O amor estava fora de questão na minha vida, isso era ponto assente, mas aquilo não era bem, bem a minha vida, decidi. Era um período de pesquisa e desenvolvimento, de reunir informação e dados para memória útil futura. Era isso. Ou qualquer outra desculpa esfarrapada que servisse para eu passar todos os minutos livres com ele, no meu ínfimo apartamento ou na pensão barata onde ele se instalara.

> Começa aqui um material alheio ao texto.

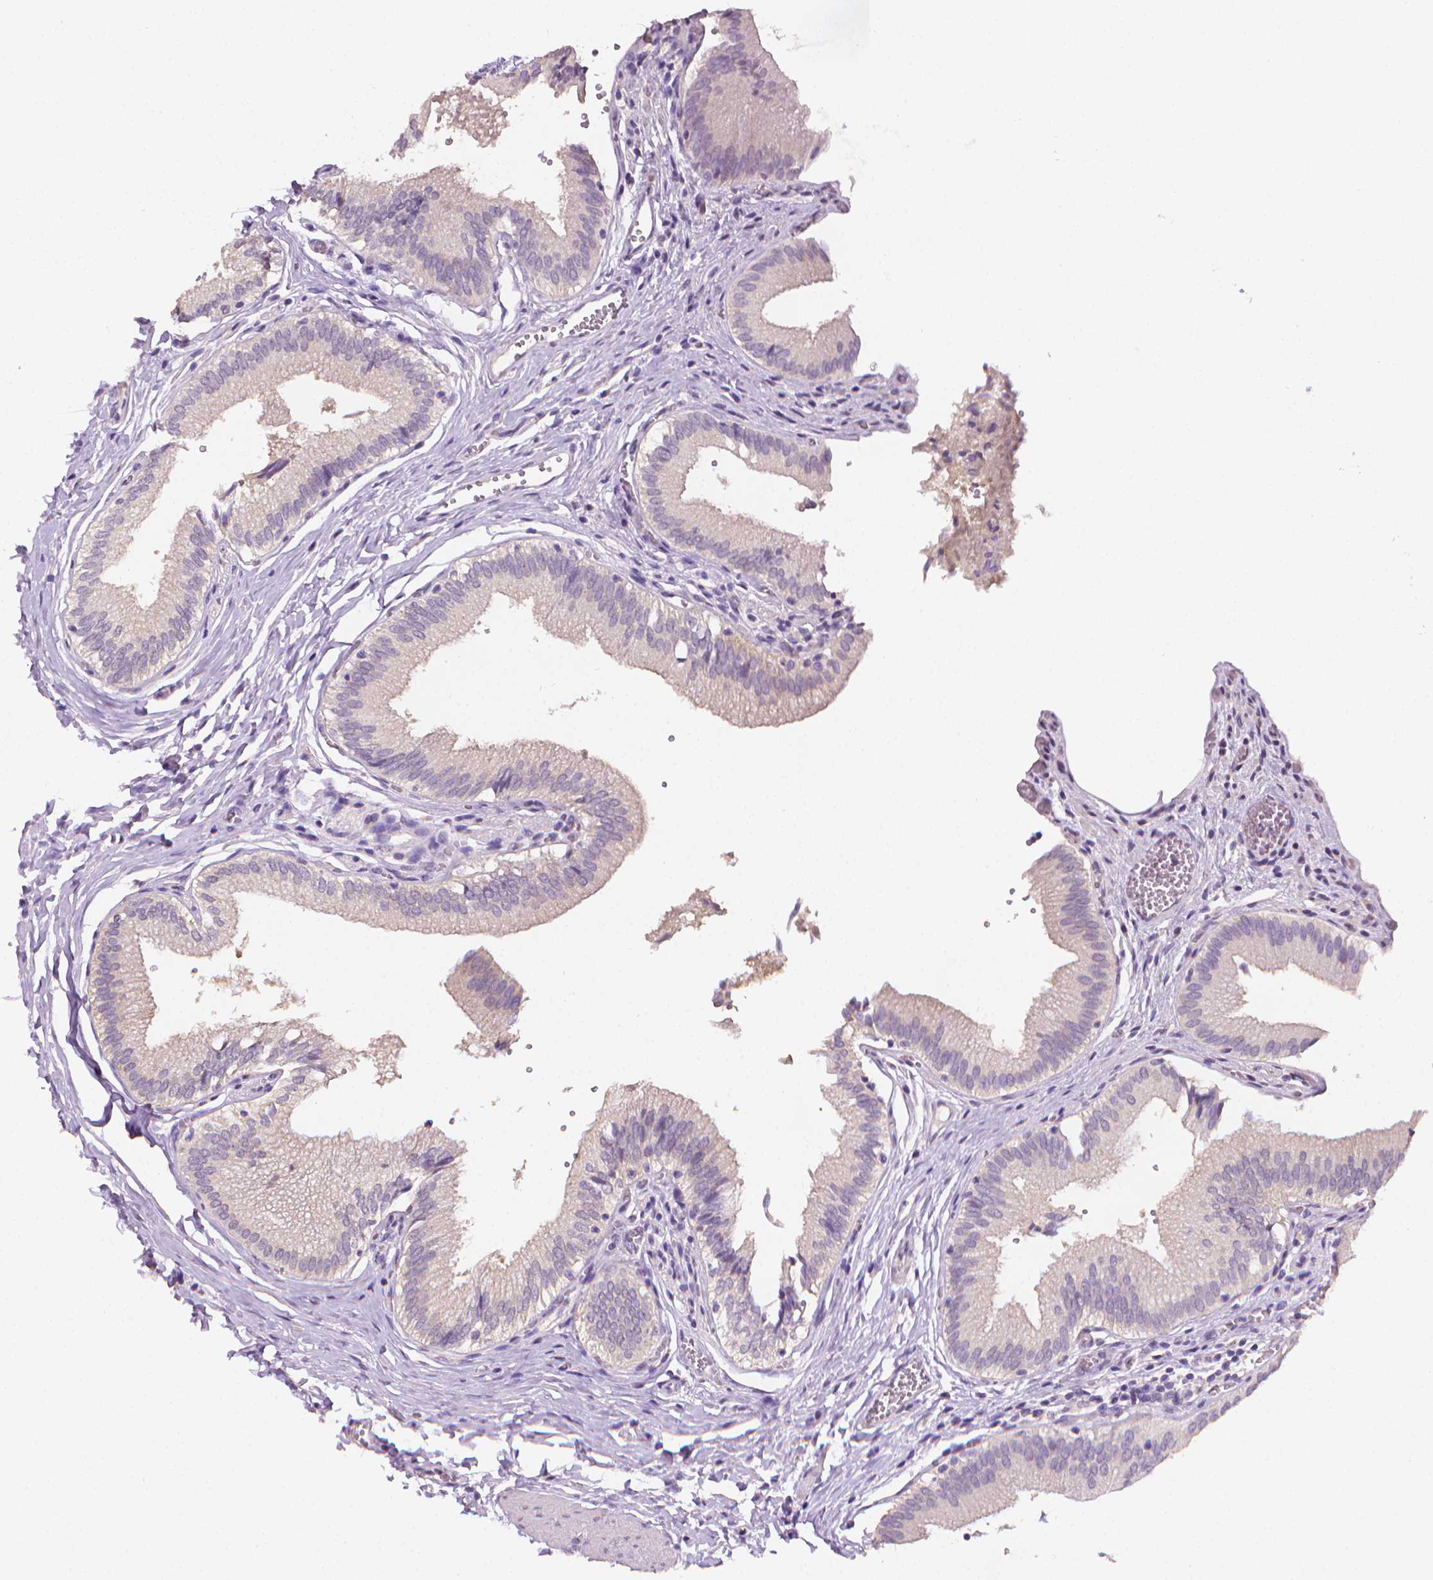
{"staining": {"intensity": "negative", "quantity": "none", "location": "none"}, "tissue": "gallbladder", "cell_type": "Glandular cells", "image_type": "normal", "snomed": [{"axis": "morphology", "description": "Normal tissue, NOS"}, {"axis": "topography", "description": "Gallbladder"}, {"axis": "topography", "description": "Peripheral nerve tissue"}], "caption": "Gallbladder was stained to show a protein in brown. There is no significant staining in glandular cells. The staining is performed using DAB (3,3'-diaminobenzidine) brown chromogen with nuclei counter-stained in using hematoxylin.", "gene": "FASN", "patient": {"sex": "male", "age": 17}}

Quaisquer ideias ou argumentos eram válidos, qualquer subterfúgio àquela espécie de lei marcial, que eu havia decretado desde o divórcio, era legítimo. Desde que me permitissem estar com ele sem grandes confrangimentos morais.
Apenas me impus uma condição: nunca lho diria. O Ian nunca poderia saber nada sobre o que eu de facto sentia por ele. Eu estava decidida a guardar os meus sentimentos bem longe dos seus olhos, bem longe dos seus ouvidos, como um pequenino tesouro que só eu sabia existir. O que faria com essa preciosidade, quando o tempo da formação terminasse e eu tivesse de regressar a Portugal e ele a Inglaterra, não era relevante. Não me incomodei nem por dois segundos em reflectir. Deixei os neurónios sossegados, e limitei-me a sentir. Até porque negociar comigo mesma era muito cansativo, não me sobrava energia intelectual para mais.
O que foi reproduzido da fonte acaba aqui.